Over the years, numerous studies have emerged to highlight extraordinary health benefits of moderate coffee consumption to lower risk of diabetes and cancer and protect against neurological diseases such as Alzheimer’s and Parkinson’s. However, many of these findings are based on observational research, not controlled experiments. Often, a generalized observation is misrepresented as an absolute when it is shared with the public through mass media.
What is moderate coffee consumption? How much coffee is good for you? This advice will change from study to study so it’s important to consult your doctor if you aren’t sure.
The American Journal of Clinical Nutrition, for instance, attributes 4–5 cups per day to a reduced risk of colorectal cancer, while the aforementioned study in the Journal of the American Heart Association does not specify absolute amounts, noting that observations are based on the specific group reported on, not for everyone.
“We [health professionals] may be unnecessarily discouraging consumption of substances like chocolate, coffee and tea that might actually have cardiovascular benefits,” said lead researcher Dr. Gregory Marcus, a cardiologist at the University of California San Diego.

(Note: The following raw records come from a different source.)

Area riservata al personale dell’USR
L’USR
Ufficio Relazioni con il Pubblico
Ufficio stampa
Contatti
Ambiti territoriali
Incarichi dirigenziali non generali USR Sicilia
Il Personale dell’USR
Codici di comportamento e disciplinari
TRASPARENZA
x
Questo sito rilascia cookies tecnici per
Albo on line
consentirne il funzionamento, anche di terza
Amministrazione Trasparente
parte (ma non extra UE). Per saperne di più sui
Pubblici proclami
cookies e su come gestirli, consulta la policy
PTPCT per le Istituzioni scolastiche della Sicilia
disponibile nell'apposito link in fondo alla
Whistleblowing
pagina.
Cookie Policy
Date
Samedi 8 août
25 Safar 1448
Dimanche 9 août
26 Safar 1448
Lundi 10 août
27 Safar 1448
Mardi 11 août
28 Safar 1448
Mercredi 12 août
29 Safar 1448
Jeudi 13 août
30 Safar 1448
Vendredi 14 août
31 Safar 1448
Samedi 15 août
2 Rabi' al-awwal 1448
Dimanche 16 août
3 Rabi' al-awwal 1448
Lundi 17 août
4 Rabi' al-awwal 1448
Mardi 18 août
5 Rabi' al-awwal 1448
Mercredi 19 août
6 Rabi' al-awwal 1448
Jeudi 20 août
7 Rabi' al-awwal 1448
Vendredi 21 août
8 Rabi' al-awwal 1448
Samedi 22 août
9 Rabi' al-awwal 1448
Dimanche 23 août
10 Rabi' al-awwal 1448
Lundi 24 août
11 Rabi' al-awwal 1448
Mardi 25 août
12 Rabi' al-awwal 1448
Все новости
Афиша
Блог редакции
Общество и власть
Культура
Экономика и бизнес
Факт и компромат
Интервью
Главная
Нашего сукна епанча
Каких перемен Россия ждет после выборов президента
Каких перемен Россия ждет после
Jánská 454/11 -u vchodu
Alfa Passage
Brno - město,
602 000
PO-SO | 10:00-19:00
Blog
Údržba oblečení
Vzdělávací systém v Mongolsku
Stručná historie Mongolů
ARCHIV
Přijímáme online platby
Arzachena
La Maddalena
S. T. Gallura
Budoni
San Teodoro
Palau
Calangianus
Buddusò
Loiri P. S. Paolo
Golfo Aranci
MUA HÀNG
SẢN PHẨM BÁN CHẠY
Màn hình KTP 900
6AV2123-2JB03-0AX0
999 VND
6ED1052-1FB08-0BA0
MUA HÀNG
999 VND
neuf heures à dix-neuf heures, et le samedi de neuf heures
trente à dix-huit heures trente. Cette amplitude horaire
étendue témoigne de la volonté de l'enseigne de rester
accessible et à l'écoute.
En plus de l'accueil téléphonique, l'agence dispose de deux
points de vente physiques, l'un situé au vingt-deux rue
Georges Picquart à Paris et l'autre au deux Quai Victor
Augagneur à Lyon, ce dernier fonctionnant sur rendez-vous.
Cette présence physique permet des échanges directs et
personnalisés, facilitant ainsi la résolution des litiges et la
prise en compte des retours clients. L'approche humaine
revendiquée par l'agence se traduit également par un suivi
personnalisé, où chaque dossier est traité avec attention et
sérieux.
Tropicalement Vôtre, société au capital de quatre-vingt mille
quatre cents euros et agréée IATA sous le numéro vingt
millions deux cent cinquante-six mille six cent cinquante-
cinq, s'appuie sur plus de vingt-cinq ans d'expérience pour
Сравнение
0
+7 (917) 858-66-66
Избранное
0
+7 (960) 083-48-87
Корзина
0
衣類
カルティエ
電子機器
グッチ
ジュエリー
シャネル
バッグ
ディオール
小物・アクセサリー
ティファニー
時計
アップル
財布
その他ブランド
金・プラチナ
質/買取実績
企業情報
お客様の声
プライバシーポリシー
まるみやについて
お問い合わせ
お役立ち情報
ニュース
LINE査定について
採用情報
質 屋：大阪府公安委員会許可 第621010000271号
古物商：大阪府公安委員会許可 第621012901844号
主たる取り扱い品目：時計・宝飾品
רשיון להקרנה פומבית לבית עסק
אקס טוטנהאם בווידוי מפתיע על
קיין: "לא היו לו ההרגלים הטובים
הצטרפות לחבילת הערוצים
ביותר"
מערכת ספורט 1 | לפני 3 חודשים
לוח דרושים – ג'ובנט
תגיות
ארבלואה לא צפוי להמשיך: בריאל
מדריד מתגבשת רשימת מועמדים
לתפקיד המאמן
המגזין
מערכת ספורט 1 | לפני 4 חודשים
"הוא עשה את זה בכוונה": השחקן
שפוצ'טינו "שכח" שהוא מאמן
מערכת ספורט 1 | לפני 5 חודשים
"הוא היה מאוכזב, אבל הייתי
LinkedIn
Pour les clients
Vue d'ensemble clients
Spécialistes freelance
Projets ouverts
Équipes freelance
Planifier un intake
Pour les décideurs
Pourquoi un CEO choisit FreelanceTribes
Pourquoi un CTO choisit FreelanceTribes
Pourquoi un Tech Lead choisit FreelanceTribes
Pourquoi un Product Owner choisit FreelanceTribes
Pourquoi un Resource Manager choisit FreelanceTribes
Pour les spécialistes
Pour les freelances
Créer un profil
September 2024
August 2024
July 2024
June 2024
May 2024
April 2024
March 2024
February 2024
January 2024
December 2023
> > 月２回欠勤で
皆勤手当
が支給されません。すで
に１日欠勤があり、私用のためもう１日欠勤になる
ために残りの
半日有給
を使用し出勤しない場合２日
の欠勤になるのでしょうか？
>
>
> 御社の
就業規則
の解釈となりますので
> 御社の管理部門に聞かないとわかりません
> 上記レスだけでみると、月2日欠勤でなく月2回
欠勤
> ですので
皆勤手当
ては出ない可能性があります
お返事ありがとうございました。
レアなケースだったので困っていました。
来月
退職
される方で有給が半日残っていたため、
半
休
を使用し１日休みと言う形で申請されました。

While this study does say that regardless of the amount of caffeine consumed by the 1,388 people observed, there was no sign of irregularities in heart rhythms, it does not dismiss the fact that in excess amounts, caffeine can still be lethal.
“We are only able to conclude that in general, consuming caffeinated products every day is not associated with having increased ectopy or arrhythmia but cannot specify a particular amount per day,” Marcus and colleagues wrote.
Many mainstream news platforms are sharing this evidence under broad titles like, “Study: Caffeine doesn’t cause heart palpitations,” and “Coffee vindicated: Caffeine doesn’t worsen heartbeat irregularities, study finds.”
While these statements are true as they pertain to the study, they don’t apply to every individual. For instance, if you have severe anxiety and are sensitive to stimulants, coffee may still cause adverse side effects that mimic heart palpitations and would likely not be beneficial to you.
When it comes to coffee specifically, generalizations are tricky because caffeine content and potential health properties vary drastically by the cup. Everything from the degree of bean roasting to the brew method, where you get your coffee and, especially, what you put in your coffee, ultimately determines how healthy or unhealthy a cup of Joe might be for you.
A 2009 study in Diabetologia found that a total consumption of at least three cups per day of coffee or tea may lower the risk of type 2 diabetes.
However, if someone loosely interprets this evidence and orders three grande white chocolate mochas from Starbucks every day, they might be drinking three cups of coffee, but they are also consuming the equivalent of about 34 packets of sugar. This would ultimately increase their risk for developing diabetes, and undermine any potential health benefits from the coffee itself.
Another exception to the caffeine rule: pregnant and nursing women should limit their intake according to their doctor’s recommendations, as should those who have any sleep disturbances, anxiety issues or any other condition adversely affected by caffeine consumption.
Although exciting, breaking news regarding advancements in health and wellness can be tricky; science is constantly evolving and there is almost always a contradictory claim or exception to any study. Generalized findings are not absolutes, and it is important to maintain that distinction when interpreting headlines.